● **Tasks to carry out**:
a. Print the part of the Nsight build-and-run page starting with "Keep Preprocessed Files" and going on through "Generate .ptx file (-ptx)", word for word.
b. According to the Nsight build-and-run page, what character separates entries when more than one additional include directory is listed?
c. Finish out the next part of the Nsight build-and-run page, picking up right after its final line.

● **Source document**:
══════════
Build and Run

Build and run projects with the CUDA Debugger in NVIDIA Nsight VSE.

Build and Run

In this section, learn more about how to configure the properties of a CUDA project, launching the CUDA Debugger, and how to attach debugging to a running CUDA Process.

CUDA Project Properties

With NVIDIA Nsight™ VSE, you can set parameters of your CUDA project in order to customize your debugging experience.

To configure your project’s CUDA properties page:

In the Solution Explorer, click on the project name so that it is highlighted.
From the Project menu, choose Properties. The Property Pages window opens.
Select CUDA C/C++ in the left pane.

Common

On the Common page, you can configure the following options:

CUDA Toolkit Custom Dir — This option sets a custom path to the CUDA toolkit. You can edit the path, select “Browse” to choose the path, or select “inherit from parent or project defaults.”
Source Dependencies — This option allows you to add additional source file dependencies. If you have a dependency that has been set with an #include statement, it does not need to be explicitly specified in this.
Compiler Output (obj/cubin) — This sets the output as an .obj or a .cubin file. The default setting is $(IntDir)%(Filename)%(Extension).obj.
Additional Include Directories — This option allows you to list at least one additional directory to add to the include path. If you have more than one, use a semicolon to separate them.
Use Host Include Directories — This option specifies whether or not to use the additional include directories that are used by the host compiler for device code.
Keep Preprocessed Files — This option allows you to choose whether or not the preprocessor files generated by the CUDA compiler (for example, .ptx, .cubin, .cudafe1.c, etc.) will be deleted.
Keep Directory — This option sets the path the directory where the preprocessor files generated by the CUDA compiler will be kept.
Generate Relocatable Device Code — This setting chooses whether or not to compile the input file into an object file that contains relocatable device code.
NVCC Compilation Type — This option sets your desired output of NVCC compilation. Choices here include the following:
- Generate hybrid object file (--compile)
- Generate hybrid .c file (-cuda)
- Generate .gpu file (-gpu)
- Generate .cubin file (-cubin)
- Generate .ptx file (-ptx)
CUDA Runtime — This option allows you to specify the type of CUDA runtime library to be used. The choices here include the following:
- No CUDA runtime library (-cudart none)
══════════
● **Supplied information**:
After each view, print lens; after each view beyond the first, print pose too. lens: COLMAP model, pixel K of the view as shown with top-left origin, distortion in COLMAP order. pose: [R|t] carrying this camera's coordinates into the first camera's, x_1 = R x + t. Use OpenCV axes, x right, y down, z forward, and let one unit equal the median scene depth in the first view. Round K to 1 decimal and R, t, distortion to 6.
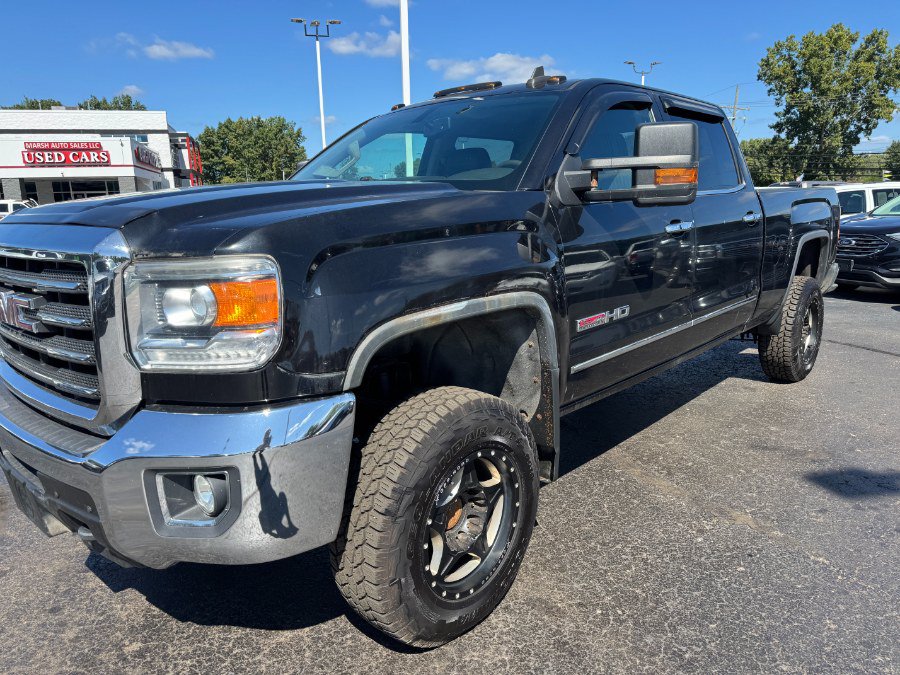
══════════
● **Set of answers**:
a.
Keep Preprocessed Files — This option allows you to choose whether or not the preprocessor files generated by the CUDA compiler (for example, .ptx, .cubin, .cudafe1.c, etc.) will be deleted.
Keep Directory — This option sets the path the directory where the preprocessor files generated by the CUDA compiler will be kept.
Generate Relocatable Device Code — This setting chooses whether or not to compile the input file into an object file that contains relocatable device code.
NVCC Compilation Type — This option sets your desired output of NVCC compilation. Choices here include the following:
- Generate hybrid object file (--compile)
- Generate hybrid .c file (-cuda)
- Generate .gpu file (-gpu)
- Generate .cubin file (-cubin)
- Generate .ptx file (-ptx)

b. A semicolon.

c.
- Shared/dynamic CUDA runtime library (-cudart shared)
- Static CUDA runtime library (-cudart static)

Device

On the Device page, you can configure the following options:

C interleaved in PTXAS Output — This setting chooses whether or not to insert source code into generated PTX.
Code Generation — This option specifies the names of the NVIDIA GPU architectures to generate code for. If you click Edit from the drop-down menu, the following pop-up appears:

If you edit this field, the correct syntax to use is [arch],[code] (for example, compute_80,sm_80). If the selected NVCC Compilation Type is compile, then multiple arch/code pairs may be listed, separated by a semicolon (for example, compute_70,sm_70;compute_75,sm_75).
Generate GPU Debug Information — This setting selects whether or not GPU debugging information is generated by the CUDA compiler.
Generate Line Number Information — This option chooses whether or not to generate line number information for device code. If Generate GPU Debug Information is on (-G), line information (-lineinfo) is automatically generated as well.
Max Used Register — This option specifies the maximum amount of registers that GPU functions can use.
Verbose PTXAS Output — This option selects whether or not to use verbose PTXAS output.
Split Compilation — The Split Compilation NVCC option specifies the upper bound for the number of threads the compiler is allowed to use for parallel compilation. With split compilation, the compiler breaks up your code into groups of kernels that it compiles and optimizes in parallel to speed up compile time.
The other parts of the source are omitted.